▶ _Task brief_:
Copy the material word for word, from its first line up to and including the line that contains "contrast brightness saturation: contrast". Leave the pictures out of your copy.
==================================================
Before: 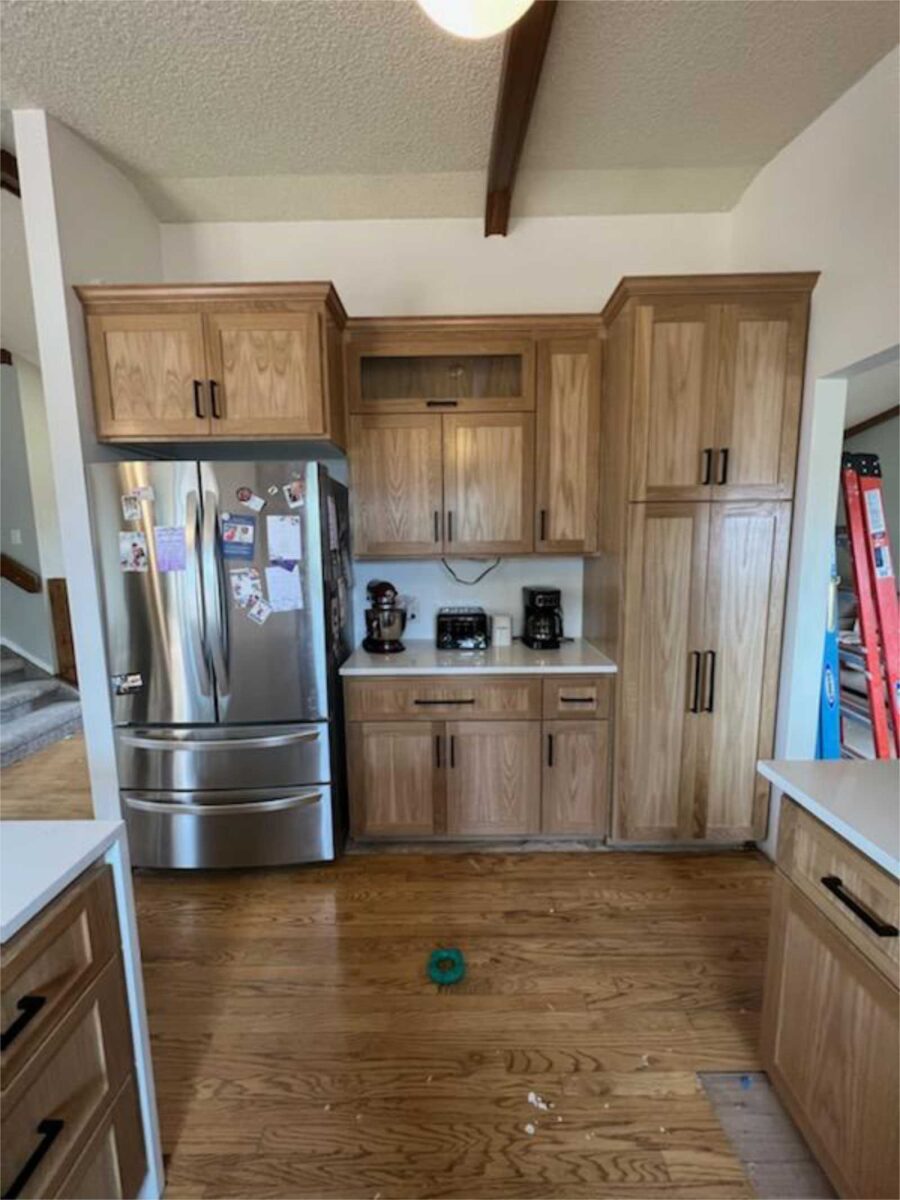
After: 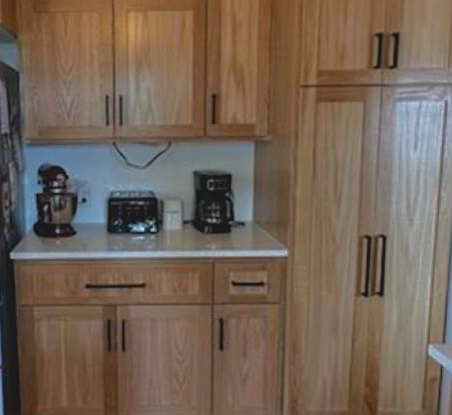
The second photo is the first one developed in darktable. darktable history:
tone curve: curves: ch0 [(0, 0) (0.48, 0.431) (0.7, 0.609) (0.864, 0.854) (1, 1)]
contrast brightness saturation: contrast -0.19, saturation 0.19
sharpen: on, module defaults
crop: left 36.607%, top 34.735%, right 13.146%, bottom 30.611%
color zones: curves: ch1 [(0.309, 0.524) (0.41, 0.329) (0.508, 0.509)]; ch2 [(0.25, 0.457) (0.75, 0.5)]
==================================================
▶ _Answer to this exercise_:
Before: 
After: 
The second photo is the first one developed in darktable. darktable history:
tone curve: curves: ch0 [(0, 0) (0.48, 0.431) (0.7, 0.609) (0.864, 0.854) (1, 1)]
contrast brightness saturation: contrast -0.19, saturation 0.19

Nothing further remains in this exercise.